Giants quarterback Eli Manning hands off to Orleans Darkwa during...

Giants quarterback Eli Manning hands off to Orleans Darkwa during a game at Sports Authority Field at Mile High on Oct. 15, 2017 in Denver. Credit: Getty Images / Dustin Bradford

Eli Manning, who entered Week 6 with the most passing attempts in the league, threw only 19 times in Sunday’s 23-10 win against the Broncos.

“As a quarterback, it’s not the ideal way you want to play,” he admitted during his Monday radio spot on WFAN. “You want to throw it.”

Sorry, Eli, but this looks like it will be the new normal for the Giants. Not because it worked, although that certainly helped, but because it’s who they are right now. They adjusted well in their first game without Odell Beckham Jr., Brandon Marshall and Sterling Shepard, but two of those three receivers are gone for the season and the other, Shepard, is still nursing a sprained ankle that probably will keep him out until after the bye in Week 8.
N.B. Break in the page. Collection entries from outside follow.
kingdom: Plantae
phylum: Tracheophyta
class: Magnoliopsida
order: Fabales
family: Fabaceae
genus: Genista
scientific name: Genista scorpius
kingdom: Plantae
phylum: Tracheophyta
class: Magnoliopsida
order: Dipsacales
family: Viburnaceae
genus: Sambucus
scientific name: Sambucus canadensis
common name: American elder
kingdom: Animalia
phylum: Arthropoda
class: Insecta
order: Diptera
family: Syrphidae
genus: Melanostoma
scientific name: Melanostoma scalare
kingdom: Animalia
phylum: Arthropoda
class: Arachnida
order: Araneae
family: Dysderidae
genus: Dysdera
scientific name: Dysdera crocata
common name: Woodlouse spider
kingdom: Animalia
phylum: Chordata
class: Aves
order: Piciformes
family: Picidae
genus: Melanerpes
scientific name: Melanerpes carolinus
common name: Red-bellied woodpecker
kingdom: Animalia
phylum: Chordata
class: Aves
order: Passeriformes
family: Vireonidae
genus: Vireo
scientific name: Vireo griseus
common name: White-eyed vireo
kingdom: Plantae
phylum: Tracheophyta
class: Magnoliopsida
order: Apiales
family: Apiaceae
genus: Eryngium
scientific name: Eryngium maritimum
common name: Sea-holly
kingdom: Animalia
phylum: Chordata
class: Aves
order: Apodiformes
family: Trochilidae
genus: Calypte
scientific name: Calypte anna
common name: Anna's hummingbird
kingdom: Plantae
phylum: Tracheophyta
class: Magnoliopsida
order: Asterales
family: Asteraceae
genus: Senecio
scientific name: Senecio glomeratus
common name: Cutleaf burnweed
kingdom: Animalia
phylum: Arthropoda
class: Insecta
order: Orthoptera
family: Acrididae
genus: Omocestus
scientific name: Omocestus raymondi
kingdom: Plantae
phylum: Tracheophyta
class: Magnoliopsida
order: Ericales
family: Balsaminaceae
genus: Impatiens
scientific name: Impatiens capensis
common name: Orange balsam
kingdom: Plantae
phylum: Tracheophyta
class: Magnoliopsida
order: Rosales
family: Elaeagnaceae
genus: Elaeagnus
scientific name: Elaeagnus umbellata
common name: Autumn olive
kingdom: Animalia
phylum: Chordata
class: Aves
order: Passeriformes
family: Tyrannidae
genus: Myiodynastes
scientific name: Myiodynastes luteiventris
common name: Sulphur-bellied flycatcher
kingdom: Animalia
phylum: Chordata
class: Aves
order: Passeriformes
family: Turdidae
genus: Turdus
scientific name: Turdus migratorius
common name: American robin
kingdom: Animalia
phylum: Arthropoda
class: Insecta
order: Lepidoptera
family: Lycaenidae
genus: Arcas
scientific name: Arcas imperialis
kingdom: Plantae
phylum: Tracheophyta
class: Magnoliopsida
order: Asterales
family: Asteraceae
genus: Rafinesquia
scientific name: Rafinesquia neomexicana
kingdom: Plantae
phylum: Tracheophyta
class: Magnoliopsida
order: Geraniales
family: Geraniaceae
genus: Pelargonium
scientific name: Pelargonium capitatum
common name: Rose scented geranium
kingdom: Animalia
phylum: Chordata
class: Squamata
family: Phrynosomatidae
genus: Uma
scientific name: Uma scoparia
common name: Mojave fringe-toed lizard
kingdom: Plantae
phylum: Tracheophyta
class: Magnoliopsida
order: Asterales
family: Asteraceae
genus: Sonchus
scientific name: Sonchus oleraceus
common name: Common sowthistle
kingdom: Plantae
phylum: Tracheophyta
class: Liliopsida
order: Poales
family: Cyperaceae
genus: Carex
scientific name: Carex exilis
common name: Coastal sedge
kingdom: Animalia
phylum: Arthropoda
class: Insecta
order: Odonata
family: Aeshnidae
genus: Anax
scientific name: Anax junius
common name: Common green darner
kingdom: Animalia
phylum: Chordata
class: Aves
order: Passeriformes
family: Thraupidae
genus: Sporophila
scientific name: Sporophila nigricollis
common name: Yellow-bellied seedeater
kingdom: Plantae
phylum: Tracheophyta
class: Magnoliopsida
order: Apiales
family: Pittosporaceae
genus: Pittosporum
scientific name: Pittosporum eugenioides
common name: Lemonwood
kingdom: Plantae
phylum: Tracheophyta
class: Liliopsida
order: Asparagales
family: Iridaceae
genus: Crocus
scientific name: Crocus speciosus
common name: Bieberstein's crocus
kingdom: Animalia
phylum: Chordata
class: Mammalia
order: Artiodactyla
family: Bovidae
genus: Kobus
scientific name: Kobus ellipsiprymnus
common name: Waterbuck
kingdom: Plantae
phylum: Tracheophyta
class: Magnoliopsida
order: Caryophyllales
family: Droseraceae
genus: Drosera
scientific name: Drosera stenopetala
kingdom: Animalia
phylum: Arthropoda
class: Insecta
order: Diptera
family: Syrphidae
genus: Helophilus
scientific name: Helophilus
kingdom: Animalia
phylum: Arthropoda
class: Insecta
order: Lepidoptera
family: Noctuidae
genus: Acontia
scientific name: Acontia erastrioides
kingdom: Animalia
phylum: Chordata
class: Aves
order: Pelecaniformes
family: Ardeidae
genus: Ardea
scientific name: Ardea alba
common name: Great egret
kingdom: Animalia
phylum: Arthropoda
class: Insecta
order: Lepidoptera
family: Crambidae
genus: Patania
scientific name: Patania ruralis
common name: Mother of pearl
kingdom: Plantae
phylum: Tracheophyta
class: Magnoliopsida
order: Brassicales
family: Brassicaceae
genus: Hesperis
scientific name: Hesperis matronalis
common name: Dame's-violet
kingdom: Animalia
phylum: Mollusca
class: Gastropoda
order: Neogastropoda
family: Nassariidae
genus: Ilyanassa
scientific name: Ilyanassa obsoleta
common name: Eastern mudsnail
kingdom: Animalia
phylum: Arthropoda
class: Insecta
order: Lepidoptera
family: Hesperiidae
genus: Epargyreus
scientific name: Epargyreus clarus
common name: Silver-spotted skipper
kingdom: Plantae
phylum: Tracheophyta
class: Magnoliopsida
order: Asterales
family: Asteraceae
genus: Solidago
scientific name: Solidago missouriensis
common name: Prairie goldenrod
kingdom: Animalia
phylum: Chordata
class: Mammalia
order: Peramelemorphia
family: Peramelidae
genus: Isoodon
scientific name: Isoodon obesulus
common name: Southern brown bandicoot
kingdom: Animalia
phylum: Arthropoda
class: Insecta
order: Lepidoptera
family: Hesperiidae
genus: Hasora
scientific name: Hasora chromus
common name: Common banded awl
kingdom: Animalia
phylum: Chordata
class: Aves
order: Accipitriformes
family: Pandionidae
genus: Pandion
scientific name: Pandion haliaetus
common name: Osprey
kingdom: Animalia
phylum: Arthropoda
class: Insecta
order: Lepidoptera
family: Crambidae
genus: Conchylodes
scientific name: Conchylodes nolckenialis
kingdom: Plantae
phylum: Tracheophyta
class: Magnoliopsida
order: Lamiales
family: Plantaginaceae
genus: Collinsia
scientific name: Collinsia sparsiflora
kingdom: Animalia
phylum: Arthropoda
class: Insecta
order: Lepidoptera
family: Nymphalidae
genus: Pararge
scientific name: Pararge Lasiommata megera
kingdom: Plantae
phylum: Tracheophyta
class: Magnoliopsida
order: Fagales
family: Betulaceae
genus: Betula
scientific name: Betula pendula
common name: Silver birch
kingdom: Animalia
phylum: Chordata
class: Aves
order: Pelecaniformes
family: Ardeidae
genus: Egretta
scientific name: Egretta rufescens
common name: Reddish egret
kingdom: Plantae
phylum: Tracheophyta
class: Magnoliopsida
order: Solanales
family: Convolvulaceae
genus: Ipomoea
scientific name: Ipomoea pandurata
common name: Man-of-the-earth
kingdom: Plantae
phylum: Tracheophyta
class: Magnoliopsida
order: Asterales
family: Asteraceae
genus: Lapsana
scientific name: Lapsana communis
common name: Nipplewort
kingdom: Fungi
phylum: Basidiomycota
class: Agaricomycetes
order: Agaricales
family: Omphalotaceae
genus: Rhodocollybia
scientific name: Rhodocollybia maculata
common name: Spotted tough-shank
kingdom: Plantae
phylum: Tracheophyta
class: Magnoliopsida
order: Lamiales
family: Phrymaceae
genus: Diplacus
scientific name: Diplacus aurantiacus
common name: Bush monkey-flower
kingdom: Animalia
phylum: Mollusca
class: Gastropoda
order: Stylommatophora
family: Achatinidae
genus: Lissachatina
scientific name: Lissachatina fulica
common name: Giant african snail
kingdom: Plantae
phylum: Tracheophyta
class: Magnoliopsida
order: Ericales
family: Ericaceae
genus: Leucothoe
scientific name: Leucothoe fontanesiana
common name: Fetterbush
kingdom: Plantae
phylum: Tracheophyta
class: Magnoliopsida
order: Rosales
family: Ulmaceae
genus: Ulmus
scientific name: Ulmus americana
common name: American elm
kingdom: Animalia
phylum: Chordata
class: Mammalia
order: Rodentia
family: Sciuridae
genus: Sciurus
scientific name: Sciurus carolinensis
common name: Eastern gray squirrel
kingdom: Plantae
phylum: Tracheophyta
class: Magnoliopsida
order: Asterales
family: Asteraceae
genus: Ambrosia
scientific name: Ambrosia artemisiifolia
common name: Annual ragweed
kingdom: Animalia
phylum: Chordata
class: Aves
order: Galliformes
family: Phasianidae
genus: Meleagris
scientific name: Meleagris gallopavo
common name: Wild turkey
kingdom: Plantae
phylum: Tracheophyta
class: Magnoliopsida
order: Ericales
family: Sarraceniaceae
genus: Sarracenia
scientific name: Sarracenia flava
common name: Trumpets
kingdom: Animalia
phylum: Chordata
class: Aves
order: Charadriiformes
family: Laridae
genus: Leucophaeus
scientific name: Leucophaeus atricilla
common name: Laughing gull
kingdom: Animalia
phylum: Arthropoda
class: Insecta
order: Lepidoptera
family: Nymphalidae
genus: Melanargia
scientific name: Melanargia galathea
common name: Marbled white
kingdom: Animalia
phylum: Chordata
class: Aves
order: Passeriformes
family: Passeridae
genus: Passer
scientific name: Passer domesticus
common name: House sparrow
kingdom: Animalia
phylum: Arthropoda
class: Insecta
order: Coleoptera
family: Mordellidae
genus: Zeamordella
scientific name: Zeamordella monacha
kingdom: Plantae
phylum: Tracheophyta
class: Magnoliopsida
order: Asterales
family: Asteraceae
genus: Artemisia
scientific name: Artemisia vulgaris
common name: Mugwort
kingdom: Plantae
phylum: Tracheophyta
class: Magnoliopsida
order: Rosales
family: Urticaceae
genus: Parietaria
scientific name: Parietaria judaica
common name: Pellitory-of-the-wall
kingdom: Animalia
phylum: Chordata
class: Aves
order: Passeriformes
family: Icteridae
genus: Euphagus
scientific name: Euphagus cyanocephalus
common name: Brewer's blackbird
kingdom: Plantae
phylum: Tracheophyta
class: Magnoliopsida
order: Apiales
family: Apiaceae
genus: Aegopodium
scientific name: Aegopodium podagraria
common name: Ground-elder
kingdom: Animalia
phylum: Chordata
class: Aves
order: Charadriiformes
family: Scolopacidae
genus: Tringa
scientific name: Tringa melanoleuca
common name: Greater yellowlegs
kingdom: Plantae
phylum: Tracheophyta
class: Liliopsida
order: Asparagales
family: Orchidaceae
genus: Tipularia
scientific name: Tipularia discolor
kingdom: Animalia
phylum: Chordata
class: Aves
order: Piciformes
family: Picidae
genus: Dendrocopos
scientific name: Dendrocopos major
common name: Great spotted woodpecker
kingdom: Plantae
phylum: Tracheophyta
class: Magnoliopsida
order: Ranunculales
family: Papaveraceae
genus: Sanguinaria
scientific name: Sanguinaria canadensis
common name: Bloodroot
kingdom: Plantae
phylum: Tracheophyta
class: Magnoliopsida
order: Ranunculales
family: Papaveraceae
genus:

In other words, those days of launching 40 passes and trying to light up an opponent are pretty much over.

Manning knows it, too.

“It fit our style at the moment,” he said of the change in philosophy from trying to get the ball in the hands of playmaking receivers to grinding out yardage on the ground with two tight-end sets. “We were short on receivers, we had some new guys in there, we were going to keep running it and keep battering it. Just get in that world.”

The 19 attempts were Manning’s fewest in a full regular-season game since he threw 15 against the Bills in miserable weather at Buffalo on Dec. 23, 2007. Manning’s 11 completions were the fewest he’s had in a full game since he had 10 against Pittsburgh on Nov. 4, 2012.

Perhaps most telling of this new way of doing things was the dearth of targets for wide receivers. Manning threw only six passes in their direction and completed just two for 22 yards.

Ben McAdoo would not commit to a marriage with this style of play. “Each game, each opponent, provides a new challenge and a new week,” he said Monday. “So, it just depends on how the week goes and what we think we have to do to give us the best chance to win the ballgame.”

Each week, though, should find the Giants reaching the same conclusion they did Sunday night, when McAdoo admired the game plan in the glow of victory.

“We knew it wasn’t going to be a real pretty football game, but that’s our style,” McAdoo said. “That’s how we feel like we have to win: physically, heavy-handed, with a lot of messes on the field. And I liked it.”

Beckham is not walking back in the door and onto the field for them. Their best options at this point are to rely on a suddenly resurgent running game — Orleans Darkwa had a career-high 117 yards on 21 carries, and his three gains of at least 15 yards or more equaled the Giants’ total of such runs in the first five games — and rookie tight end Evan Engram. He was targeted seven times, caught five passes for 82 yards, and scored the only Giants’ only offensive touchdown.

The key to it all is having a defense that can prevent large early deficits that would force the Giants to throw to try to catch up.

Until Shepard returns, at least, that seems to be who the Giants are. Even then, Shepard’s impact probably won’t be enough to change it that drastically.

“It’s not always easy to play that way,” Manning said of the new personality of the team.

For the rest of this year, they may not have any other choices.